# Problem to solve:
Only the lines from the beginning of the data through the one with "The full test" belong in the answer, each retyped exactly, with pictures left out.

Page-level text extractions
━━━━━━━━

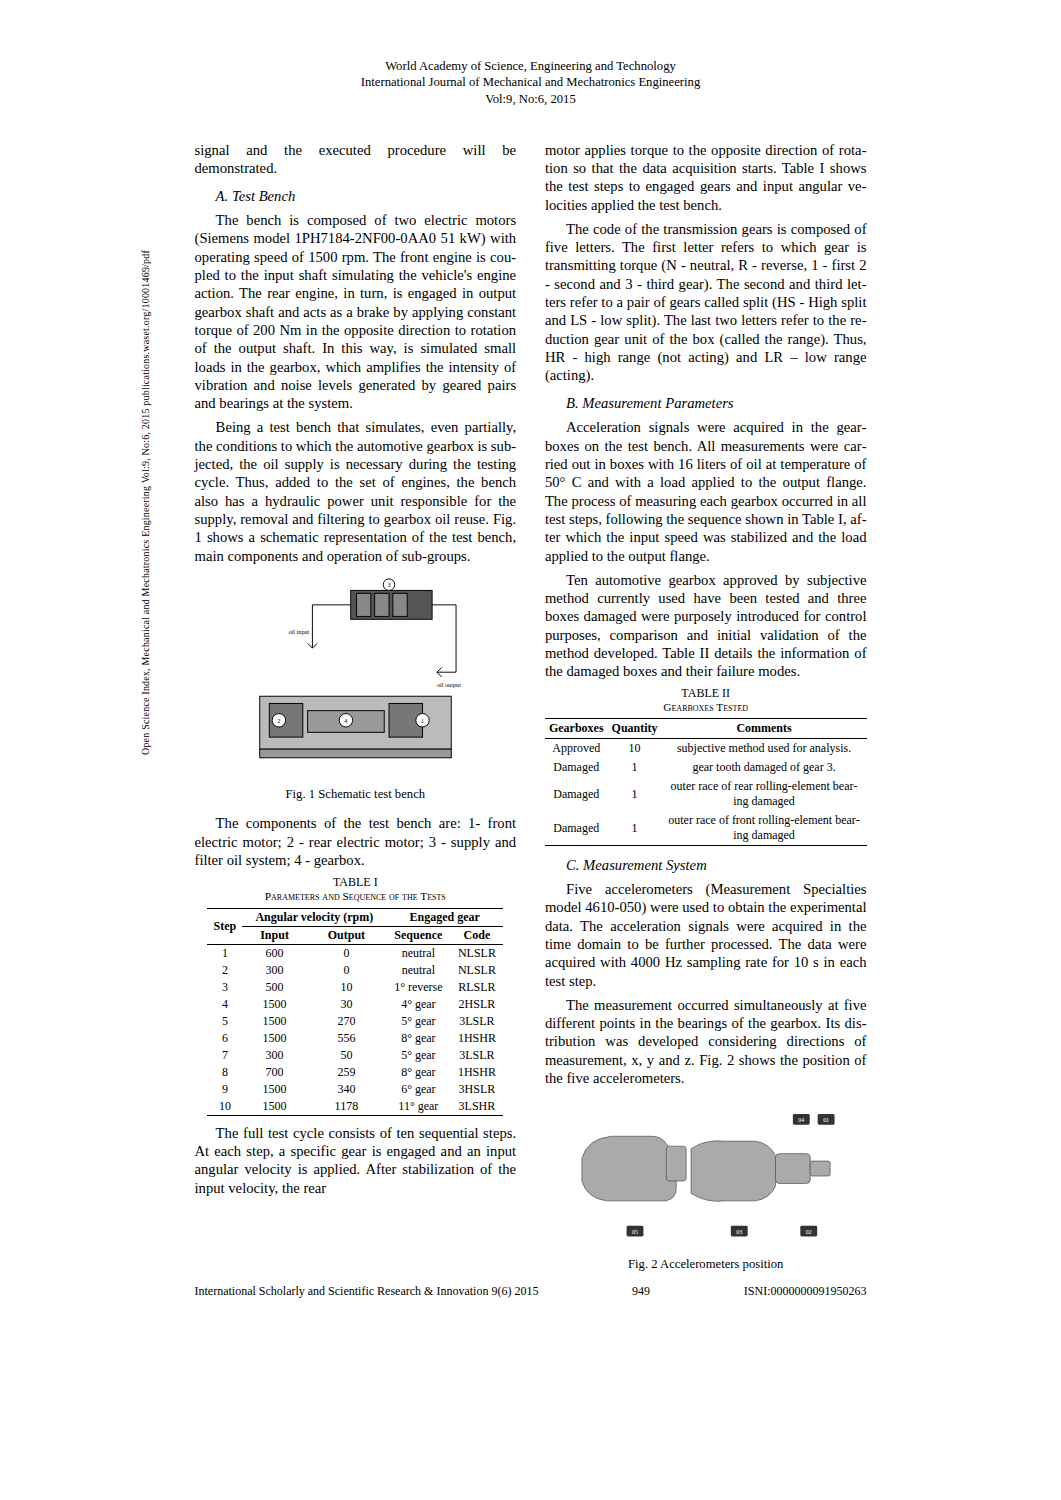World Academy of Science, Engineering and Technology
International Journal of Mechanical and Mechatronics Engineering
Vol:9, No:6, 2015
Open Science Index, Mechanical and Mechatronics Engineering Vol:9, No:6, 2015 publications.waset.org/10001469/pdf
signal and the executed procedure will be demonstrated.
A. Test Bench
The bench is composed of two electric motors (Siemens model 1PH7184-2NF00-0AA0 51 kW) with operating speed of 1500 rpm. The front engine is coupled to the input shaft simulating the vehicle's engine action. The rear engine, in turn, is engaged in output gearbox shaft and acts as a brake by applying constant torque of 200 Nm in the opposite direction to rotation of the output shaft. In this way, is simulated small loads in the gearbox, which amplifies the intensity of vibration and noise levels generated by geared pairs and bearings at the system.
Being a test bench that simulates, even partially, the conditions to which the automotive gearbox is subjected, the oil supply is necessary during the testing cycle. Thus, added to the set of engines, the bench also has a hydraulic power unit responsible for the supply, removal and filtering to gearbox oil reuse. Fig. 1 shows a schematic representation of the test bench, main components and operation of sub-groups.
Fig. 1 Schematic test bench
The components of the test bench are: 1- front electric motor; 2 - rear electric motor; 3 - supply and filter oil system; 4 - gearbox.
TABLE I
Parameters and Sequence of the Tests
| Step | Angular velocity (rpm) | Engaged gear |
| --- | --- | --- |
| Input | Output | Sequence | Code |
| 1 | 600 | 0 | neutral | NLSLR |
| 2 | 300 | 0 | neutral | NLSLR |
| 3 | 500 | 10 | 1° reverse | RLSLR |
| 4 | 1500 | 30 | 4° gear | 2HSLR |
| 5 | 1500 | 270 | 5° gear | 3LSLR |
| 6 | 1500 | 556 | 8° gear | 1HSHR |
| 7 | 300 | 50 | 5° gear | 3LSLR |
| 8 | 700 | 259 | 8° gear | 1HSHR |
| 9 | 1500 | 340 | 6° gear | 3HSLR |
| 10 | 1500 | 1178 | 11° gear | 3LSHR |
The full test cycle consists of ten sequential steps. At each step, a specific gear is engaged and an input angular velocity is applied. After stabilization of the input velocity, the rear
motor applies torque to the opposite direction of rotation so that the data acquisition starts. Table I shows the test steps to engaged gears and input angular velocities applied the test bench.
The code of the transmission gears is composed of five letters. The first letter refers to which gear is transmitting torque (N - neutral, R - reverse, 1 - first 2 - second and 3 - third gear). The second and third letters refer to a pair of gears called split (HS - High split and LS - low split). The last two letters refer to the reduction gear unit of the box (called the range). Thus, HR - high range (not acting) and LR – low range (acting).
B. Measurement Parameters
Acceleration signals were acquired in the gearboxes on the test bench. All measurements were carried out in boxes with 16 liters of oil at temperature of 50° C and with a load applied to the output flange. The process of measuring each gearbox occurred in all test steps, following the sequence shown in Table I, after which the input speed was stabilized and the load applied to the output flange.
Ten automotive gearbox approved by subjective method currently used have been tested and three boxes damaged were purposely introduced for control purposes, comparison and initial validation of the method developed. Table II details the information of the damaged boxes and their failure modes.
TABLE II
Gearboxes Tested
| Gearboxes | Quantity | Comments |
| --- | --- | --- |
| Approved | 10 | subjective method used for analysis. |
| Damaged | 1 | gear tooth damaged of gear 3. |
| Damaged | 1 | outer race of rear rolling-element bearing damaged |
| Damaged | 1 | outer race of front rolling-element bearing damaged |
C. Measurement System
Five accelerometers (Measurement Specialties model 4610-050) were used to obtain the experimental data. The acceleration signals were acquired in the time domain to be further processed. The data were acquired with 4000 Hz sampling rate for 10 s in each test step.
The measurement occurred simultaneously at five different points in the bearings of the gearbox. Its distribution was developed considering directions of measurement, x, y and z. Fig. 2 shows the position of the five accelerometers.
Fig. 2 Accelerometers position
International Scholarly and Scientific Research & Innovation 9(6) 2015
949
ISNI:0000000091950263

━━━━━━━━

# Problem solution:
World Academy of Science, Engineering and Technology
International Journal of Mechanical and Mechatronics Engineering
Vol:9, No:6, 2015
Open Science Index, Mechanical and Mechatronics Engineering Vol:9, No:6, 2015 publications.waset.org/10001469/pdf
signal and the executed procedure will be demonstrated.
A. Test Bench
The bench is composed of two electric motors (Siemens model 1PH7184-2NF00-0AA0 51 kW) with operating speed of 1500 rpm. The front engine is coupled to the input shaft simulating the vehicle's engine action. The rear engine, in turn, is engaged in output gearbox shaft and acts as a brake by applying constant torque of 200 Nm in the opposite direction to rotation of the output shaft. In this way, is simulated small loads in the gearbox, which amplifies the intensity of vibration and noise levels generated by geared pairs and bearings at the system.
Being a test bench that simulates, even partially, the conditions to which the automotive gearbox is subjected, the oil supply is necessary during the testing cycle. Thus, added to the set of engines, the bench also has a hydraulic power unit responsible for the supply, removal and filtering to gearbox oil reuse. Fig. 1 shows a schematic representation of the test bench, main components and operation of sub-groups.
Fig. 1 Schematic test bench
The components of the test bench are: 1- front electric motor; 2 - rear electric motor; 3 - supply and filter oil system; 4 - gearbox.
TABLE I
Parameters and Sequence of the Tests
| Step | Angular velocity (rpm) | Engaged gear |
| --- | --- | --- |
| Input | Output | Sequence | Code |
| 1 | 600 | 0 | neutral | NLSLR |
| 2 | 300 | 0 | neutral | NLSLR |
| 3 | 500 | 10 | 1° reverse | RLSLR |
| 4 | 1500 | 30 | 4° gear | 2HSLR |
| 5 | 1500 | 270 | 5° gear | 3LSLR |
| 6 | 1500 | 556 | 8° gear | 1HSHR |
| 7 | 300 | 50 | 5° gear | 3LSLR |
| 8 | 700 | 259 | 8° gear | 1HSHR |
| 9 | 1500 | 340 | 6° gear | 3HSLR |
| 10 | 1500 | 1178 | 11° gear | 3LSHR |
The full test cycle consists of ten sequential steps. At each step, a specific gear is engaged and an input angular velocity is applied. After stabilization of the input velocity, the rear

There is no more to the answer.